Сему способствовала и сама атмосфера Большого зала с его строгим аскетизмом и отсутствием даже малейшего намека на театрализацию - ни декораций, ни костюмов, ни художественного света. Единственным спецэффектом стало полное затемнение зала и сцены во время исполнения Органистом (в этой роли выступил солист Московской филармонии Алексей Семенов) номера "В церкви" из "Крестного отца".
А затем, когда свет вспыхнул вновь, мы сразу же попали на знаменитое шествие из "81/2". Нет, здесь не было ни причудливых клоунов, ни гротескных, грудастых, чисто "феллиниевских" дам, ни маленького мальчика с флейтой. Не маршировали они по кругу, как было то в шедевре Феллини-Роты, вслед за судьбой и мечтой, но тени их зримо вставали перед нами в той самой сумасшедшей кавалькаде, о которой так ярко и красочно рассказала музыка великого итальянца.
Не без участия блестящей трубы и колоритной фигуры Юрия Власенко был создан образ Крестного отца. Здесь нужно отдать должное уже режиссерской мысли Безродной. Трубач в этом спектакле - образ аллегорический. Его глас - зов рока, принявшего обличие вполне земного, полноватого, добродушного человека в смокинге, то подходившего к авансцене, то вновь отходившего на задний план, к высокому, похожему на барную табуретку стулу, и смиренно ожидавшего нового выхода к рампе...

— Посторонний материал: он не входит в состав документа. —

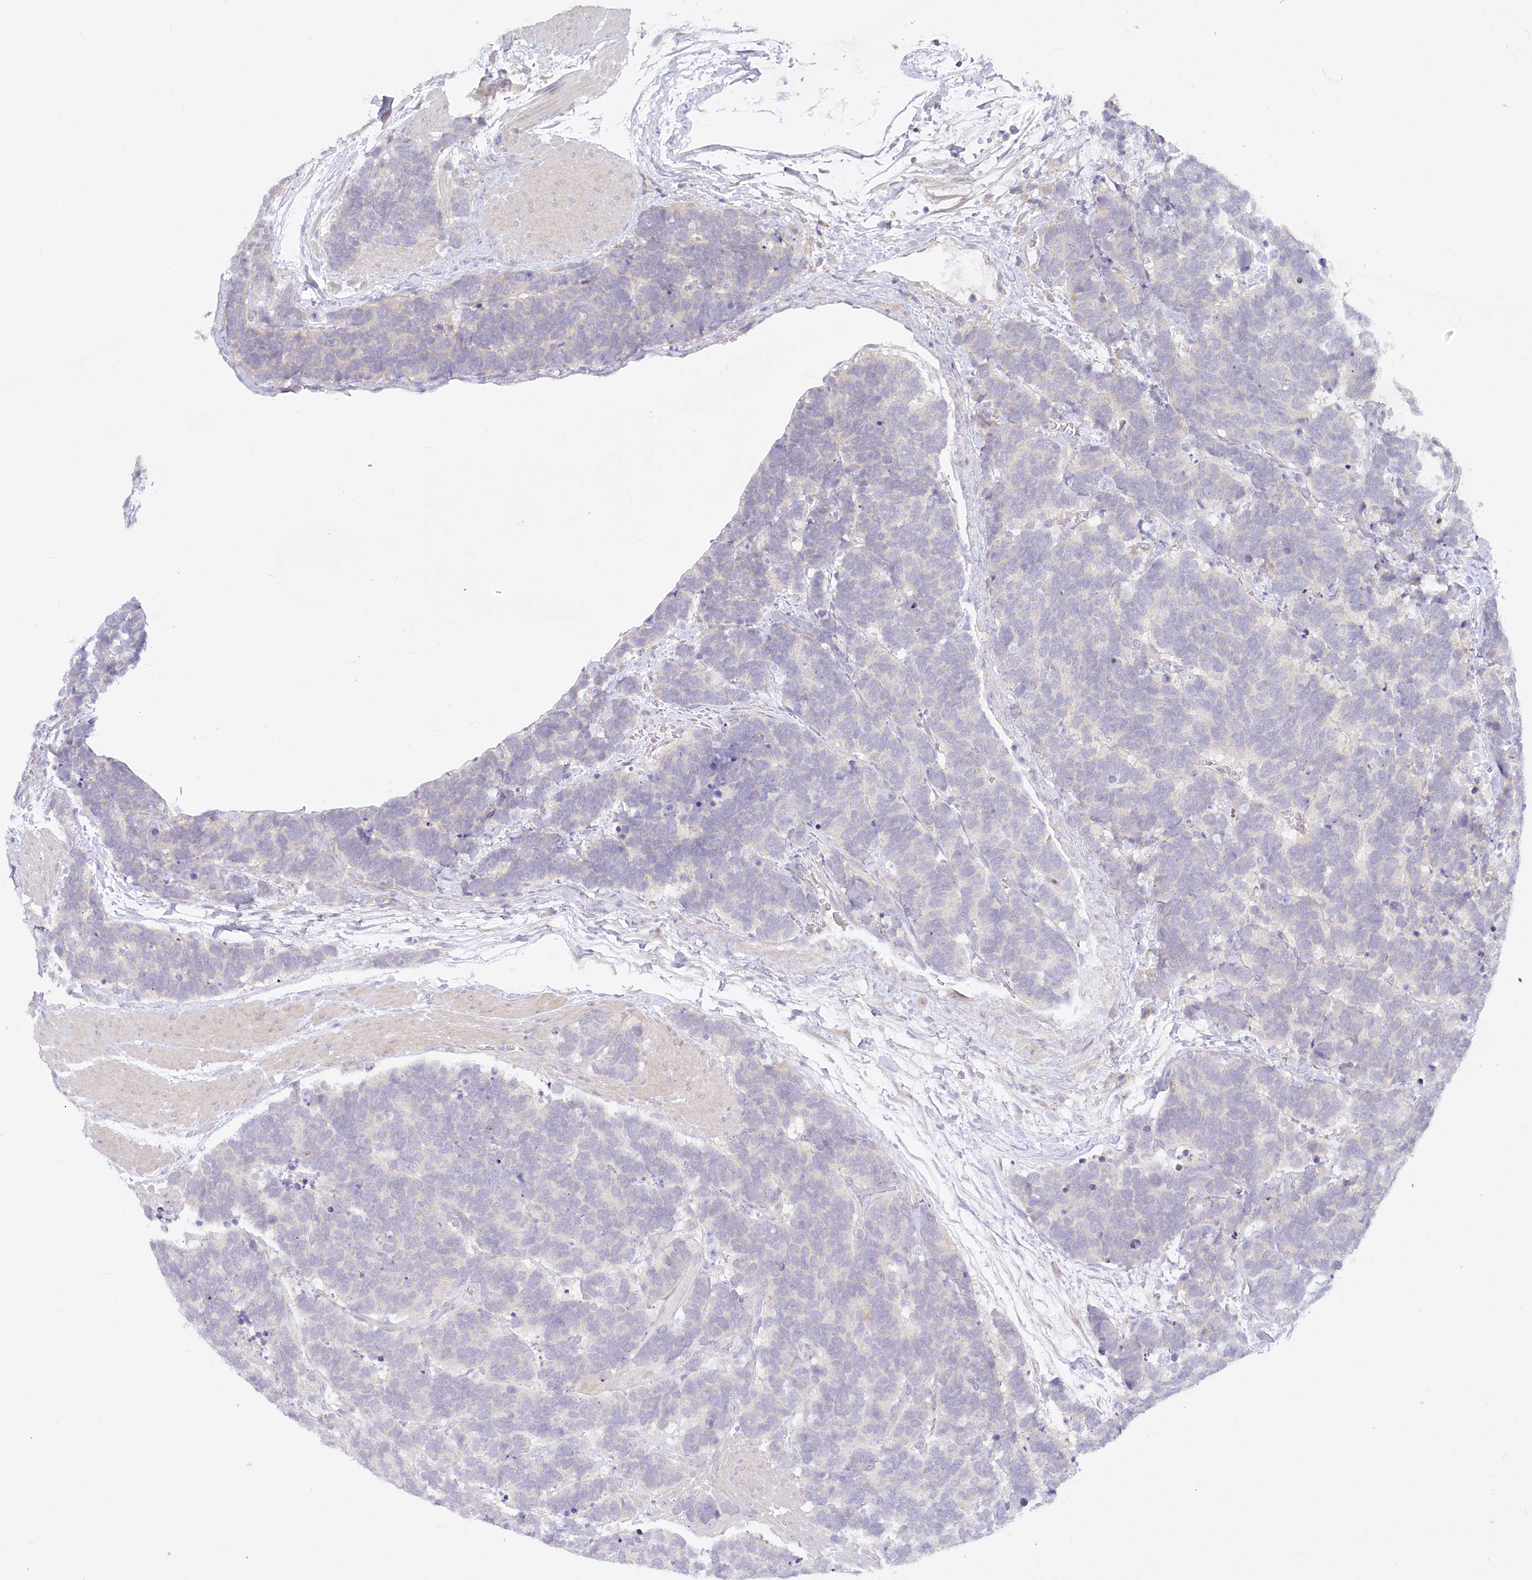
{"staining": {"intensity": "negative", "quantity": "none", "location": "none"}, "tissue": "carcinoid", "cell_type": "Tumor cells", "image_type": "cancer", "snomed": [{"axis": "morphology", "description": "Carcinoma, NOS"}, {"axis": "morphology", "description": "Carcinoid, malignant, NOS"}, {"axis": "topography", "description": "Urinary bladder"}], "caption": "This is a micrograph of IHC staining of carcinoid, which shows no positivity in tumor cells. (DAB (3,3'-diaminobenzidine) immunohistochemistry with hematoxylin counter stain).", "gene": "EFHC2", "patient": {"sex": "male", "age": 57}}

И все же, что дало возможность Светлане Безродной создать такой оригинальный спектакль? Сама музыка, тесная связь художественного видения Роты с творческим кредо и авторским почерком его предшественников, королей итальянской оперы, а также с музыкой иных истоков (неслучайно у Роты то и дело мелькают образы Чайковского, Хачатуряна, Чаплина...). Именно высвечивание этой связи времен, развития художественной мысли композиторов разных стран и эпох, соединенных одной эстетикой и миросознанием, ощущалось во всем действе, делая его невероятно естественным, органичным, воистину синтетическим.